The Partnership is made up of the Department of Natural Resources, the Minnesota Board of Water and Soil Resources and Pheasants Forever. Since 2003 the partnership has used state and private funds to market federal government incentive programs. A the heart of the initiative is some good old-fashioned face-to-face sales talk. Three dozen habitat specialists employed by the Partnership visit farmers and talk to them about what conservation programs they are eligible for. They set up “what-if” scenarios of habitat restoration, and crunch the numbers to help make it financially viable for the farmers.

“If you want stuff done, you have to go out there and knock on landowners’ doors,” Tabor Hoek, a field conservationist with the Board of Water and Soil Resources told me. “Landowners aren’t going to drop everything to come sign up for a program.”

These habitat specialists not only work to get habitat established on individual farms. They also take a look at aerial photos and do a lot of driving around in rural communities to figure out how contiguous stretches of conservation areas can be developed on neighboring farms. As any ecologist will tell you, it’s these connected natural areas that provide the biggest bang for the environmental buck. The Partnership’s habitat specialists are often based out of local USDA Farm Service Agency offices, which puts them in close proximity to their farmer-clients.

It’s become clear in the past few years how important it is to have people like this out in the field pitching conservation. Competition for farmland is fierce—crop subsidies, development pressure, and, most recently, demand for corn-based ethanol, have all made it harder to promote setaside initiatives like the Conservation Reserve Program.

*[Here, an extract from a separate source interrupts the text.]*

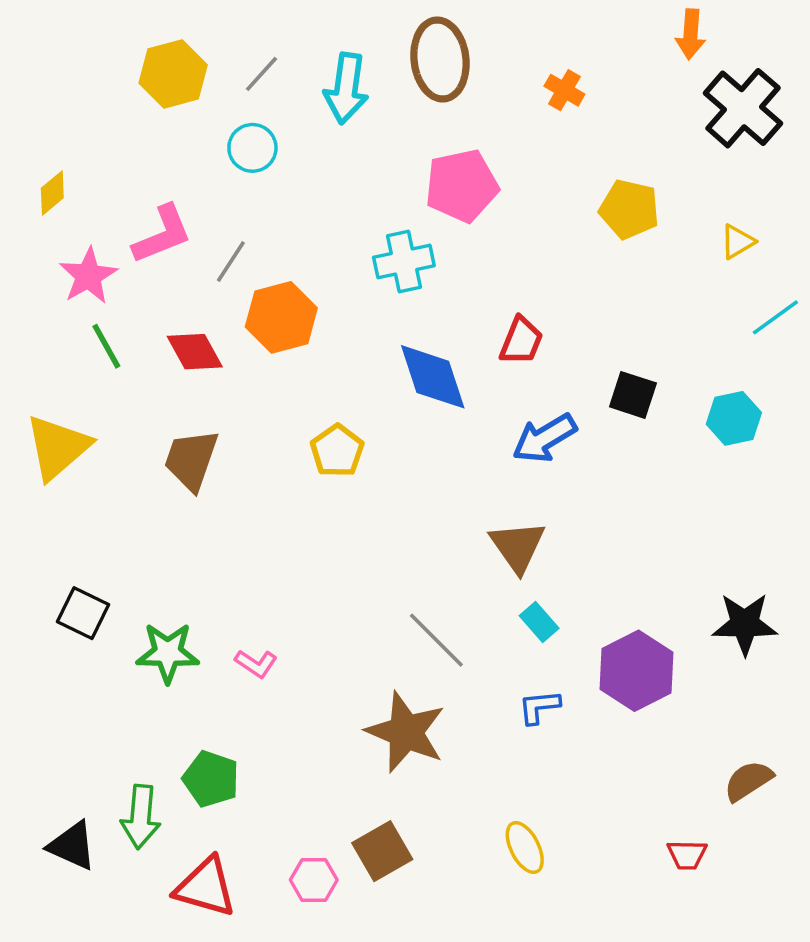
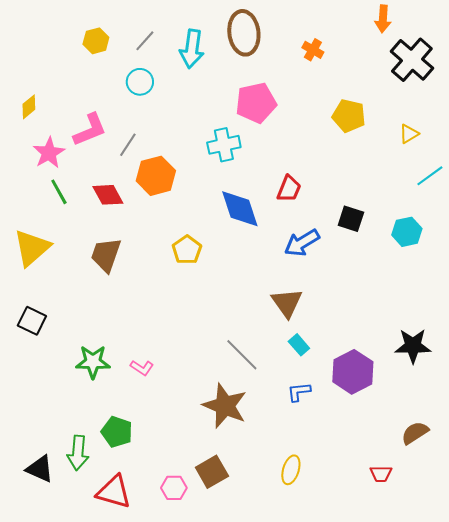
yellow hexagon: (173, 74) -> (96, 41), size x0.7
black square: (83, 613) -> (32, 321), moved
yellow ellipse: (525, 848) -> (291, 470), turned 44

So one thing these specialists do is see how they can get local watershed, hunting, fishing and general conservation groups involved in helping establish environmental improvements on farmland. This can result in more cash for the farmer, as well as a local pat on the back for being a good steward in the community.

These habitat specialists also have a knack for getting landowners excited about the potential some of these improvements have for changing the landscape for the better, as in, “What would happen if a drainage tile line was plugged in this field that only produces crops every third year anyway because of flooding? What would it look like in a year?”

I saw just such a scenario become a reality in Pope County. The local Farm Bill Assistance Partnership habitat specialist took me to an area dominated by corn and soybean fields. Suddenly we found ourselves next to a field where egrets stalked shallow waters, and a mallard hen with ducklings in tow swam amid emerging vegetation. Old cornstalks leaned at sharp angles in the mud, a reminder that less than a year ago this 34-acre wetland had been a crop field. This land, which the farmer later told me produced a decent crop maybe two out of 10 years, had come back to ecological life thanks to the Farm Bill Assistance Partnership.

“I really was surprised at how quick the ducks and geese showed up to have lunch,” the farmer told me. “It probably is starting to look like it did in the past.”